Since mid-October I’ve been trying out some tools for 2D game development and getting into game projects again. Normally I work on the graphics part, but this time I’m interested in the programming part as well so I’ll mention the tools I’ve been using so far for both.

Graphics

I keep using the same work-flow I’ve been using before to create computer graphics:

  1. Draw thumbnails and sketches. Most of the time I use traditional pencils for this, and sometimes I use MyPaint.
  2. Clean up drawings. Taking thumbnails and sketches as reference, I clean up the lines and add colours using Inkscape. I use it for mock-ups, backgrounds, characters and props. If the resource I’m cleaning up is supposed to be animated, I use Inkscape layers to draw each frame of the animation.
  3. Export the final images to PNG.
Thumbnails and sketches (Foxy Project)

Foxy thumbnails and sketches

Since many games use one sprite sheet for all actions a character can perform in the game, I wrote a Python script to do that for me. It takes a directory with SVG files as input and generates the sprite sheet as output.

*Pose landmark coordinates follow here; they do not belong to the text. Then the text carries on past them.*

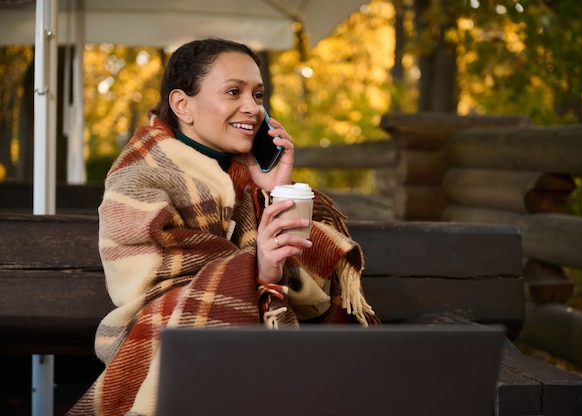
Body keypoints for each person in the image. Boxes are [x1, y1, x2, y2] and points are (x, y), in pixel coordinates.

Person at [68, 37, 379, 416]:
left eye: (258, 94)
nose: (252, 108)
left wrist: (276, 191)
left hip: (247, 355)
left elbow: (312, 295)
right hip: (163, 348)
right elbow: (150, 290)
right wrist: (256, 269)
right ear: (183, 105)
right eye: (234, 92)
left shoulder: (247, 178)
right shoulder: (137, 180)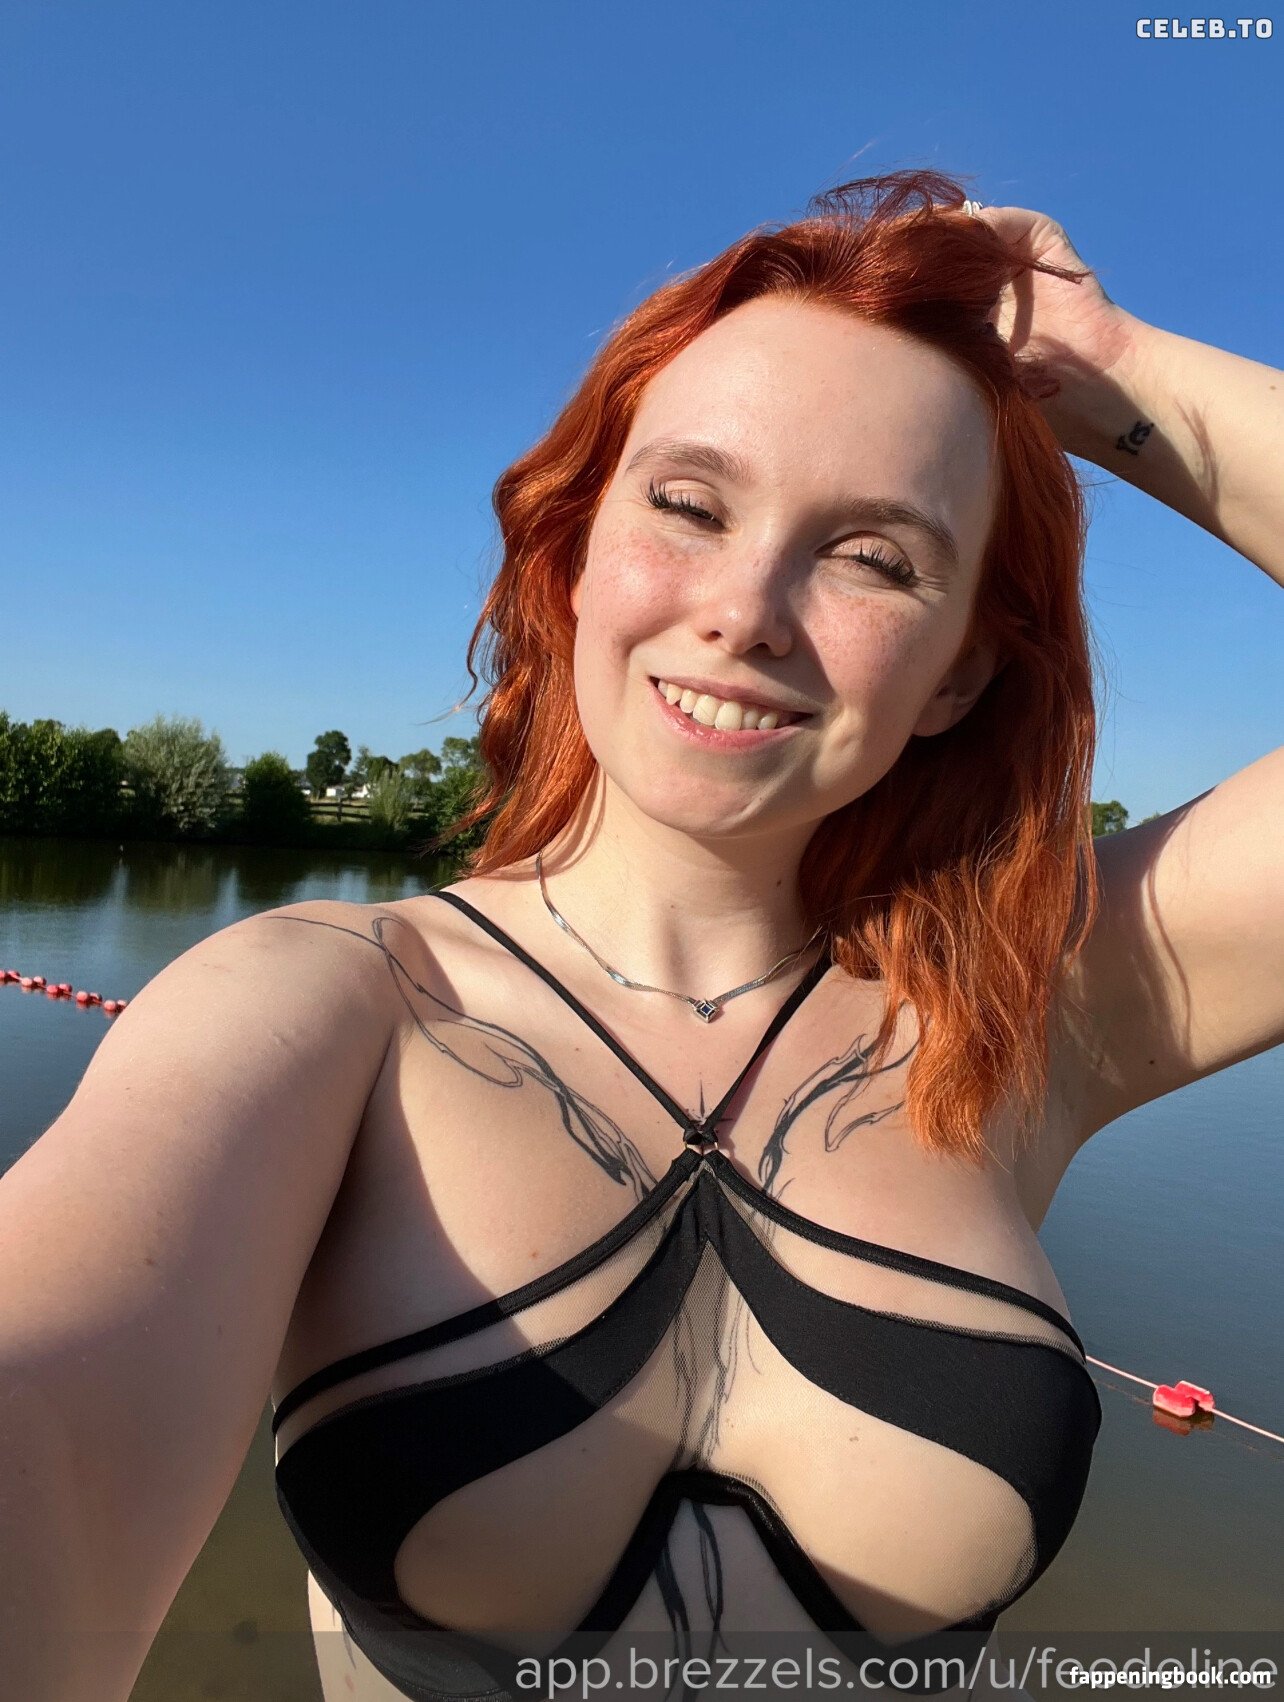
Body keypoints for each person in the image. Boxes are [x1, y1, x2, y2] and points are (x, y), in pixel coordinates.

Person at [1, 171, 1281, 1702]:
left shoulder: (1030, 1004)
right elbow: (45, 1413)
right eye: (688, 505)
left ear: (957, 673)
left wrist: (1113, 368)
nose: (747, 608)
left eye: (877, 556)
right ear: (574, 550)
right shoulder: (334, 1004)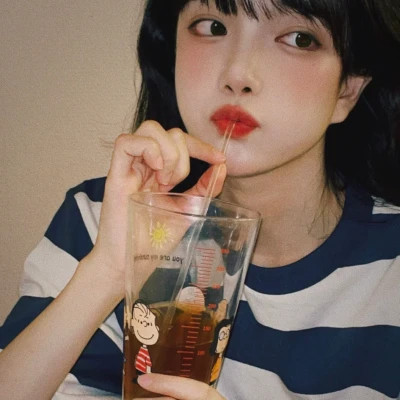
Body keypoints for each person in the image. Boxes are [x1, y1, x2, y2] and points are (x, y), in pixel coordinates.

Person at [1, 0, 400, 398]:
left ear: (348, 89)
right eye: (212, 27)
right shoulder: (104, 219)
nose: (238, 75)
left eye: (299, 39)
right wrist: (110, 270)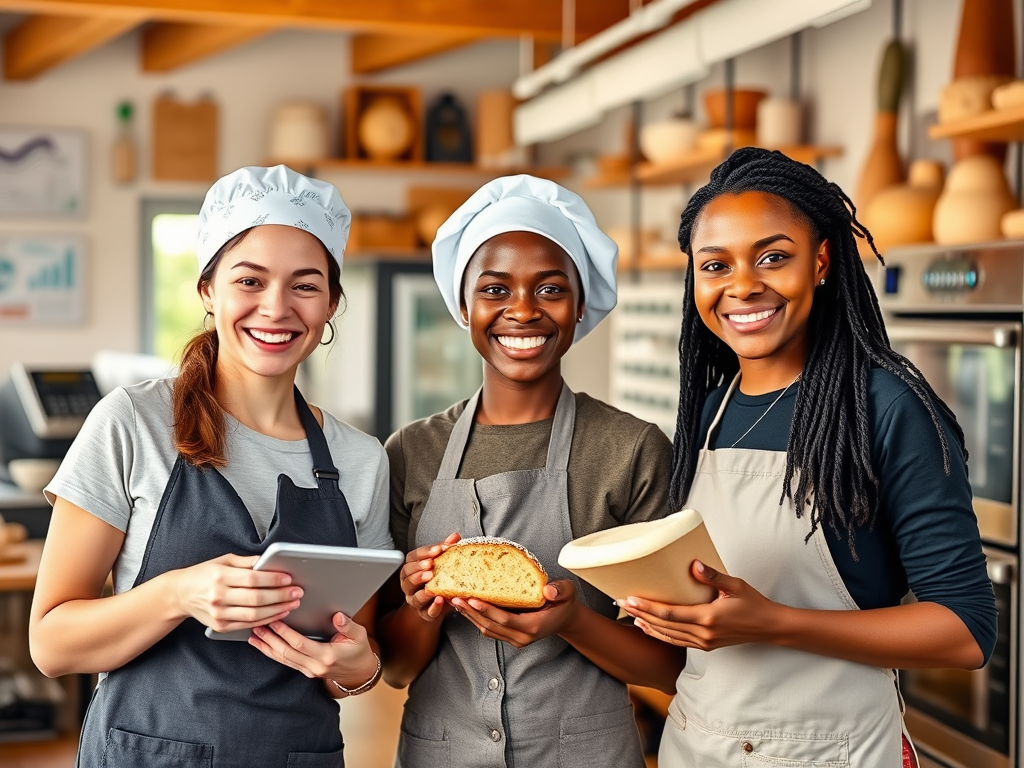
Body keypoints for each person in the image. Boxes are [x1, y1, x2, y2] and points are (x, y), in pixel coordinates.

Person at [616, 147, 998, 768]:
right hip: (699, 747)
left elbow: (966, 631)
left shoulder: (885, 407)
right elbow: (690, 650)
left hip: (834, 751)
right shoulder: (708, 412)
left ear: (820, 260)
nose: (743, 285)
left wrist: (775, 623)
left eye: (773, 256)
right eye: (716, 265)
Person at [29, 165, 393, 768]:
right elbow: (50, 643)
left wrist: (358, 667)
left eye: (305, 286)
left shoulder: (361, 460)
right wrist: (178, 593)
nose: (275, 309)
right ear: (208, 290)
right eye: (249, 280)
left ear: (330, 303)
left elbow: (356, 654)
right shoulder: (133, 423)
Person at [377, 175, 685, 768]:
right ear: (465, 306)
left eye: (550, 288)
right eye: (495, 289)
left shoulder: (631, 450)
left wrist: (571, 621)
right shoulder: (411, 452)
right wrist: (422, 611)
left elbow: (671, 666)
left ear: (579, 304)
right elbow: (395, 668)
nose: (522, 310)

For example, I’m currently working on a character for a Gamebox game codename Foxy. This character has many actions like run, jump, shoot, etc. So I create a directory for the character or actor and save all its actions in it. I draw every action in an Inkscape SVG file, using layers as frames. The final directory looks like this:

tripper
 ├── burn.svg
 ├── idle.svg
 ├── jump.svg
 ├── rotation.svg
 ├── run.svg
 └── shoot.svg

Then, when I create a new action or edit any existing one, I run the Python script and generate the updated sprite sheet for the character. For example:

$ python ink2sprites.py -i /home/sirgazil/actor/tripper -x 64 -y 64

The “x” and “y” options allow you to specify the target size of each sprite. I haven’t packed the script for the general public, but if you’d like to use it, get the source from my Python laboratory.

sprite sheet (Foxy Project)

sprite sheet (Foxy Project)

Animation

If I can’t test animations in the game itself, I import the individual frames as layers in GIMP and preview the animation using the animation filter. Using the GIMP, animations can be exported as animated GIFs that may be useful to show to your co-workers for quick feedback. I also use Blender video sequence editor or Pencil for previewing animated 2D graphics with larger sizes (HD resolution, for example).

Programming

I’m using Python and Pygame to learn about 2D game development. I’m slowly getting familiar with Pygame and its documentation, and I’ve found it very fun. So far I’ve just managed to get a character on the screen and move it using the keyboard and a joystick.

Sketch Land sprite animation

Sketch Land sprite animation (click to see the video)

For the joystick, I’m using a cheap PlayStation-like gamepad. It works pretty well, but I haven’t figured out how to use the rumble feature. If I remember correctly, a PlayStation controller will vibrate if you activate the analog mode, but the one I’m using does nothing.